*** Opening of Data to process ***
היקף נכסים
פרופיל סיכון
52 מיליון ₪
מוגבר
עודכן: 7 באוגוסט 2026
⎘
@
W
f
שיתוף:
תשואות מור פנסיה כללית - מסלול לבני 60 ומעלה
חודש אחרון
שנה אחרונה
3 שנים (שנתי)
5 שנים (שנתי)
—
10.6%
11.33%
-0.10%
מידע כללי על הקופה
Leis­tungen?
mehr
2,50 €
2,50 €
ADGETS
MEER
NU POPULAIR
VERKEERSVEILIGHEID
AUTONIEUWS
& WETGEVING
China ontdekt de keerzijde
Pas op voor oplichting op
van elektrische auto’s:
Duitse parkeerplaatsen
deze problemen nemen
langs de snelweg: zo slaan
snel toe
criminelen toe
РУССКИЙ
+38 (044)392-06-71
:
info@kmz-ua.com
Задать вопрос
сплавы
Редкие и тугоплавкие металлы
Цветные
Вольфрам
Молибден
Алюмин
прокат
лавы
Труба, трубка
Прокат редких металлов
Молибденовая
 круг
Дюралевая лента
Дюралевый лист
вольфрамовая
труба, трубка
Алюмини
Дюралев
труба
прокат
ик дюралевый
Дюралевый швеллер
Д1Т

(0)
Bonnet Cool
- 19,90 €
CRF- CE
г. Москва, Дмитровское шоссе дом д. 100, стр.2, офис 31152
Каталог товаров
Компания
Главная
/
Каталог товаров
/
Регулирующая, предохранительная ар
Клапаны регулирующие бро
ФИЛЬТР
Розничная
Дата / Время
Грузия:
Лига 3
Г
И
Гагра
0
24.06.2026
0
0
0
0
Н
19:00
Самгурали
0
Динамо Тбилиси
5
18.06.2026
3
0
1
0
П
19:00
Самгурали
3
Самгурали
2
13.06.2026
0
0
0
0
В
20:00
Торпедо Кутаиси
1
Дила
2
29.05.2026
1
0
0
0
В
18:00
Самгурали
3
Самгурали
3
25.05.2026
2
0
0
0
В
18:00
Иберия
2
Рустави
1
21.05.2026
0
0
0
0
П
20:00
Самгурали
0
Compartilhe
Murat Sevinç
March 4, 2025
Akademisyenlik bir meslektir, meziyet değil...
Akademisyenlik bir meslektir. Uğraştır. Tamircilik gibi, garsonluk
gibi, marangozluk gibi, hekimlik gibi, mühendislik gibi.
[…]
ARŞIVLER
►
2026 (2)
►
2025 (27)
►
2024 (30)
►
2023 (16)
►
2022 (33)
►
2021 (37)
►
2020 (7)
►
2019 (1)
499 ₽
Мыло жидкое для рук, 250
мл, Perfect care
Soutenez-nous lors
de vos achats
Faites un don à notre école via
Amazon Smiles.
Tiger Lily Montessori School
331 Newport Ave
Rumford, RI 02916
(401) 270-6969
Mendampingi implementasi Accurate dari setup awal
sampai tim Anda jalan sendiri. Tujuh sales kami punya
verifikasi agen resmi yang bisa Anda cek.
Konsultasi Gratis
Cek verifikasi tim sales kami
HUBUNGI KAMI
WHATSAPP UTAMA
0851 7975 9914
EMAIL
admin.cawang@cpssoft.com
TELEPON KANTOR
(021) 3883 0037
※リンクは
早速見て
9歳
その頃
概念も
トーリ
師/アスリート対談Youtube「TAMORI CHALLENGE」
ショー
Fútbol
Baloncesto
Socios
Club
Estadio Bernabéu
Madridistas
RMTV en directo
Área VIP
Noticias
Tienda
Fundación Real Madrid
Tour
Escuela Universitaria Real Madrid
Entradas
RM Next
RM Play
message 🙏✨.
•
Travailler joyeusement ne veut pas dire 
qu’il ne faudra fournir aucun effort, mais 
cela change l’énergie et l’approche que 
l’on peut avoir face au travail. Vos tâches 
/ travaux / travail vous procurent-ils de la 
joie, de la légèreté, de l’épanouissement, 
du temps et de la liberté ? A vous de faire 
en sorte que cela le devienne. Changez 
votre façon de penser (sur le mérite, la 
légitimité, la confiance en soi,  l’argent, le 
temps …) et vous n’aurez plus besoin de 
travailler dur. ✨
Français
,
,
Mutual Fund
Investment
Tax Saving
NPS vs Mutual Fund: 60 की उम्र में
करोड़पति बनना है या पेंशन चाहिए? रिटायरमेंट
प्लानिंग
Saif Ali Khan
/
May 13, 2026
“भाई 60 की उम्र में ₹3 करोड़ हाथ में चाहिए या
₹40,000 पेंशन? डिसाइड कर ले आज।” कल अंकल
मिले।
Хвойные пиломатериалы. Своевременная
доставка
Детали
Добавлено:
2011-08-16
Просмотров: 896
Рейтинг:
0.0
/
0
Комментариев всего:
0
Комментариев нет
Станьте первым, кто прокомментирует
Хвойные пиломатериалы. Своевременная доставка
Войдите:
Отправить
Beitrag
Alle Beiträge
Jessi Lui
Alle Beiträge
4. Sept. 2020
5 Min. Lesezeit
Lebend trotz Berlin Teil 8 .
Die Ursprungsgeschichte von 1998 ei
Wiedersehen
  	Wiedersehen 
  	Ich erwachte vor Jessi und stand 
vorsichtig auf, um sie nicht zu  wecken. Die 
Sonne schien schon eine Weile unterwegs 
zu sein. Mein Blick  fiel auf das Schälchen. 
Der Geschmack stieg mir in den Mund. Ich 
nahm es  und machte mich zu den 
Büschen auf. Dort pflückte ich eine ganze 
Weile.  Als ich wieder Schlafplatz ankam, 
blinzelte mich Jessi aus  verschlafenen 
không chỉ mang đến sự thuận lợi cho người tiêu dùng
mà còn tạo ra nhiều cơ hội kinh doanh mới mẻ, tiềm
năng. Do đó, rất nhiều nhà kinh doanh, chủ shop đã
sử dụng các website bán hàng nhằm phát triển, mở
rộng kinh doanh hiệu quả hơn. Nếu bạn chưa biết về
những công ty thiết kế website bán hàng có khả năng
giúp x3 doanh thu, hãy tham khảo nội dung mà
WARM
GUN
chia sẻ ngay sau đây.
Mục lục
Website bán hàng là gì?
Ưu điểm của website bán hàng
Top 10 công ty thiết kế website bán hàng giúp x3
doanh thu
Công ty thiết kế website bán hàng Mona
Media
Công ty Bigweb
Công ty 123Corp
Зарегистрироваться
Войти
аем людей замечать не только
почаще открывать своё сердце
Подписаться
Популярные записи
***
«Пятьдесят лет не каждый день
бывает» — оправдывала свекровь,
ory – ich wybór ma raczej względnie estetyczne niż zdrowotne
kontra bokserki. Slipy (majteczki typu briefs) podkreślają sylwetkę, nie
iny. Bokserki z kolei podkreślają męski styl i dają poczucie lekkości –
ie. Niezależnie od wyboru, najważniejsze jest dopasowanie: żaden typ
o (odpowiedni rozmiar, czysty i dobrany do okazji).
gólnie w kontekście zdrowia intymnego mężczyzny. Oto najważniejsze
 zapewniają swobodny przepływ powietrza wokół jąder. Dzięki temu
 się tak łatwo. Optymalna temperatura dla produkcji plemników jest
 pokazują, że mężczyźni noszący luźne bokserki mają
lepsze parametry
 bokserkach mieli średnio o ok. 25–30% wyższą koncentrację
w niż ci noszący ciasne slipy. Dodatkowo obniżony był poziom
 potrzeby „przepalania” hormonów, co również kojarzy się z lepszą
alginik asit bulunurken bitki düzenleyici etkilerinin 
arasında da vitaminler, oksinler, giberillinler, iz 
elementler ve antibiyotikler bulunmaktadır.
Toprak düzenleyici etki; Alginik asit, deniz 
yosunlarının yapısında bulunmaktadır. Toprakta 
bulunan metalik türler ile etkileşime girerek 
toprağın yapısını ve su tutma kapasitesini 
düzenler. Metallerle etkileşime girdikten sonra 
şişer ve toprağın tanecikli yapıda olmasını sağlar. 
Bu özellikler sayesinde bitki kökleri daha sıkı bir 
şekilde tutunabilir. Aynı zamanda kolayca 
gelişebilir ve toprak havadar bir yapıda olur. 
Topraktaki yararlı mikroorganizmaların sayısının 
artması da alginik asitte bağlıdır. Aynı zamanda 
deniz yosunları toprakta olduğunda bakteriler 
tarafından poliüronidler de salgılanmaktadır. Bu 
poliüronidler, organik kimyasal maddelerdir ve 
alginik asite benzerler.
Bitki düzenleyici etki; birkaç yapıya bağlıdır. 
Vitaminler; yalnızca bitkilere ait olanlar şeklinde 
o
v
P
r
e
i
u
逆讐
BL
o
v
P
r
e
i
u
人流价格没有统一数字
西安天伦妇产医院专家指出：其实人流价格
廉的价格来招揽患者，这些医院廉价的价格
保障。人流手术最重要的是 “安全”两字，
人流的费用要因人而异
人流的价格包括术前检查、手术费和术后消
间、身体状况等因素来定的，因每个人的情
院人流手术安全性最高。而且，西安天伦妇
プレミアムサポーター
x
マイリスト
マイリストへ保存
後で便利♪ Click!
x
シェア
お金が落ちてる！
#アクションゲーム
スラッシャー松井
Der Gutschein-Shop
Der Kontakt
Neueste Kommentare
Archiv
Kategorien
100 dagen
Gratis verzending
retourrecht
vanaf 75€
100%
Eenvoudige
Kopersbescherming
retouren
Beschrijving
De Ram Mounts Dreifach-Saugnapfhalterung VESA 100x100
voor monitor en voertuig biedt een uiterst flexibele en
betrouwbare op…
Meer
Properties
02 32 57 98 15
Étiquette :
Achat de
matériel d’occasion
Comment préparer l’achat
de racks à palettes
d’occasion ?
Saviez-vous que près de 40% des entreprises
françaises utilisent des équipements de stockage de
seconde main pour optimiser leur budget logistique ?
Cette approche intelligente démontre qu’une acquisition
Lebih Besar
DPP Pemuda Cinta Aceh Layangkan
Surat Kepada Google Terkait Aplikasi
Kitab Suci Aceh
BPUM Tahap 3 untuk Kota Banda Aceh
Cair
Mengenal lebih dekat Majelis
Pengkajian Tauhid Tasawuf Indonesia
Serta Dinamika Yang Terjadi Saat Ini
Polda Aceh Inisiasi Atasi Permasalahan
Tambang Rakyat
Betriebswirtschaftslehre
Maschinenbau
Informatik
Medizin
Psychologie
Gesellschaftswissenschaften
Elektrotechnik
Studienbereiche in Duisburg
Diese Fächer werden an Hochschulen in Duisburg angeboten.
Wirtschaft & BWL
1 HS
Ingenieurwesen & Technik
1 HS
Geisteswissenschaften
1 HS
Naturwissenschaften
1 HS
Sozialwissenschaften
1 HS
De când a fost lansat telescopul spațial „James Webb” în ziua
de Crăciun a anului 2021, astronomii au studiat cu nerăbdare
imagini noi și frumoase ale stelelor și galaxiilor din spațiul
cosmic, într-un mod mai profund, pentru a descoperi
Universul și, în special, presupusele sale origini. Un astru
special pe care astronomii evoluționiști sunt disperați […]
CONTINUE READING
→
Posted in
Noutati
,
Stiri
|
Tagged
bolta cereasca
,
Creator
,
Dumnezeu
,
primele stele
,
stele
*** Close of Data to process ***
(Work to complete)
Extract the lines verbatim from the start of the records through the line containing "China ontdekt de keerzijde", both ends inclusive.

(Problem solution)
היקף נכסים
פרופיל סיכון
52 מיליון ₪
מוגבר
עודכן: 7 באוגוסט 2026
⎘
@
W
f
שיתוף:
תשואות מור פנסיה כללית - מסלול לבני 60 ומעלה
חודש אחרון
שנה אחרונה
3 שנים (שנתי)
5 שנים (שנתי)
—
10.6%
11.33%
-0.10%
מידע כללי על הקופה
Leis­tungen?
mehr
2,50 €
2,50 €
ADGETS
MEER
NU POPULAIR
VERKEERSVEILIGHEID
AUTONIEUWS
& WETGEVING
China ontdekt de keerzijde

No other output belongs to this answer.